Personally, I loved it. I only looked and updating them when I was going to release a new version of my program. I could easily do a diff to see what changed. I might not have understood everything, but it wasn't too difficult to see 10-100 line code changes to get a general idea.
I thought it was better than the big black box we currently deal with. Oh, this package uses this package, and this package... what's different? No idea now, really.
That’s called the original Go package manager and it was pretty terrible
I think it was only terrible because the tooling wasn't great. I think it wouldn't be too terribly hard to build a good tool around this approach, though I admittedly have only thought about it for a few minutes.
I may try to put together a proof of concept, actually.
1 reply →
sounds like the best way to miss critical security upgrades
Why? If you had a package manager tell you "this is out of date and has vulnerability XYZ", you'd do a "gitpkg update" or whatever, and get the new code, review it, and if it passes review, deploy it.
That’s why most mature (as in disciplined) projects have a rss feed or a mailing list.
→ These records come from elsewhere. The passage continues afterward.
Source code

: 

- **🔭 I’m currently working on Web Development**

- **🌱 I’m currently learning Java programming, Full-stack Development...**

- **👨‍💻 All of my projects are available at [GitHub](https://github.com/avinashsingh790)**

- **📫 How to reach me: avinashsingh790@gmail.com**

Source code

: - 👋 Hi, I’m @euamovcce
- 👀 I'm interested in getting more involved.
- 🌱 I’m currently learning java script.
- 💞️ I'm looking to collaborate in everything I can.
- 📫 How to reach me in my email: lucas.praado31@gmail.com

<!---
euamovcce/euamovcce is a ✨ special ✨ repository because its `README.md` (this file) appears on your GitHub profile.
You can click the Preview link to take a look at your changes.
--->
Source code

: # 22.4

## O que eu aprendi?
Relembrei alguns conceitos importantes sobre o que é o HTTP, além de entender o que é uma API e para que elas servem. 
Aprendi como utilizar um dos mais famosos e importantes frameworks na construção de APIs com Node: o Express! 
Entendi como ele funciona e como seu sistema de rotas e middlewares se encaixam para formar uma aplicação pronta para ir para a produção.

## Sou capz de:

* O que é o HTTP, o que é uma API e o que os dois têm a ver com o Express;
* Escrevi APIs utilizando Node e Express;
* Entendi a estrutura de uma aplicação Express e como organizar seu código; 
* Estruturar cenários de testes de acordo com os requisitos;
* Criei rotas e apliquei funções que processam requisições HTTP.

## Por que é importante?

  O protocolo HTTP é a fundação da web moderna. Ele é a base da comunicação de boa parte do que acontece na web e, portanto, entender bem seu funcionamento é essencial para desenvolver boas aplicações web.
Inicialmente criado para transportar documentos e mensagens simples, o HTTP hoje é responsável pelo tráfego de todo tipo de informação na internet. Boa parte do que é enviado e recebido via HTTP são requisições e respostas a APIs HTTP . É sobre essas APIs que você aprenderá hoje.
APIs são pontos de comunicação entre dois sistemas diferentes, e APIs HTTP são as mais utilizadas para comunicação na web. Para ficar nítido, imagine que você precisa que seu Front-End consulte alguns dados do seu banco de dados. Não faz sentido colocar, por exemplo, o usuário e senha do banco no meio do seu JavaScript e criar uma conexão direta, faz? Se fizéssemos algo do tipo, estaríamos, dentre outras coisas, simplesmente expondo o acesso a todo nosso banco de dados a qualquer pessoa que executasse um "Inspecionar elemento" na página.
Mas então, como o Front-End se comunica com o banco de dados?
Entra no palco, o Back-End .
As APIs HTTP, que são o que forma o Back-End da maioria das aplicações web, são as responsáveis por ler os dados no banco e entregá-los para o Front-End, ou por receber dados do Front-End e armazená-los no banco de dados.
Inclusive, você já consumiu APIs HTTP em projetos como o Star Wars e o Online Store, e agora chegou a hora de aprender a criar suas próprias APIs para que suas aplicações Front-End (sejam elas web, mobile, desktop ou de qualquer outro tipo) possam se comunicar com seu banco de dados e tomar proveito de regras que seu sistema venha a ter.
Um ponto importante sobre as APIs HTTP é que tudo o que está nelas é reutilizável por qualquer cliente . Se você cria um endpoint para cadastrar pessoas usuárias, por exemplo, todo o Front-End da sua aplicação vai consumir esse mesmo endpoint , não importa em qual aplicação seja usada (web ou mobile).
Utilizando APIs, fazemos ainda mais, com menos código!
So you know when there’s a security bug and what to do about it.
But here's the catch. If you do that in a lot of places, you'll have a lot of extra code to manage.
So your suggested approach does not seem to scale well.
There's obviously a tradeoff there.
At some level of complexity it probably makes sense to import (and pin to a specific version by hash) a dependency, but at least in the JavaScript ecosystem, that level seems to be "one expression of three tokens" (https://www.npmjs.com/package/is-even).
In pure functional programming like elm and Haskell, it is extremely easy to audit dependencies because any side effect must be explicitly listed, so you just search for those. That makes the risk way lower for dependencies, which is an underrated strength.
I've been saying this for a while, llms will get rid of a lot of libraries, rightly so.
I honestly find in go it’s easier and less code to just write whatever feature you’re trying to implement than use a package a lot of the time.
Compared to typescript where it’s a package + code to use said package which always was more loc than anything comparative I have done in golang.
Without these dependencies there would be no training data so the AI can write your code
I could write it myself. It's trivial, just takes a bit more time, and googling escape sequences for the terminal to move the cursor and clear lines.
And still you looked for a library first.
And do you know what type of code the LLM was trained on? How do you know its sources were not compromised?
Why do I need to know that if I'm an experienced developer and I know exactly what the code is doing? The code is trivial, just print stuff to stdout along with escape sequences to update output.
In this case, yes, but where do you draw the line?